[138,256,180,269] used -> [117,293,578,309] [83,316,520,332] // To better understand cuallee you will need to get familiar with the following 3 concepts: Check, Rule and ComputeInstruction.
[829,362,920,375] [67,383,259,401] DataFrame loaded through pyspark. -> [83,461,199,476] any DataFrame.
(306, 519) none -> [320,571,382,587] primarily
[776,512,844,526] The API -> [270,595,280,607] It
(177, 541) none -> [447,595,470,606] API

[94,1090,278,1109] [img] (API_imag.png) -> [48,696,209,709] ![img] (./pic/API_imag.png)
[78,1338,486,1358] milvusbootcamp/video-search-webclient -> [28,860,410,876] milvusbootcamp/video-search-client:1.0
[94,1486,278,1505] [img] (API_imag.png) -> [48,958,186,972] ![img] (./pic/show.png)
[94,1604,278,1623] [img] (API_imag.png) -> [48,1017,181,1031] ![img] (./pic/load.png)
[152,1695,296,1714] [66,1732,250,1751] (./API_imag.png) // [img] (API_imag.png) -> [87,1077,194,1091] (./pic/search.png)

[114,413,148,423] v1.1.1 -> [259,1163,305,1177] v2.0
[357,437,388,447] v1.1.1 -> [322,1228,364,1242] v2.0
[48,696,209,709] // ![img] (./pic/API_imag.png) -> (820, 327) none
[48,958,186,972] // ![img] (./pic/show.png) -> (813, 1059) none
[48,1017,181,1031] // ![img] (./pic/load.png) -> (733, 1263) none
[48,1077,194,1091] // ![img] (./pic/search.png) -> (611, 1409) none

----

Each line from the top of the material above through the line containing "[357,437,388,447] v1.1.1 ->" must be output exactly, and no other line.

[138,256,180,269] used -> [117,293,578,309] [83,316,520,332] // To better understand cuallee you will need to get familiar with the following 3 concepts: Check, Rule and ComputeInstruction.
[829,362,920,375] [67,383,259,401] DataFrame loaded through pyspark. -> [83,461,199,476] any DataFrame.
(306, 519) none -> [320,571,382,587] primarily
[776,512,844,526] The API -> [270,595,280,607] It
(177, 541) none -> [447,595,470,606] API

[94,1090,278,1109] [img] (API_imag.png) -> [48,696,209,709] ![img] (./pic/API_imag.png)
[78,1338,486,1358] milvusbootcamp/video-search-webclient -> [28,860,410,876] milvusbootcamp/video-search-client:1.0
[94,1486,278,1505] [img] (API_imag.png) -> [48,958,186,972] ![img] (./pic/show.png)
[94,1604,278,1623] [img] (API_imag.png) -> [48,1017,181,1031] ![img] (./pic/load.png)
[152,1695,296,1714] [66,1732,250,1751] (./API_imag.png) // [img] (API_imag.png) -> [87,1077,194,1091] (./pic/search.png)

[114,413,148,423] v1.1.1 -> [259,1163,305,1177] v2.0
[357,437,388,447] v1.1.1 -> [322,1228,364,1242] v2.0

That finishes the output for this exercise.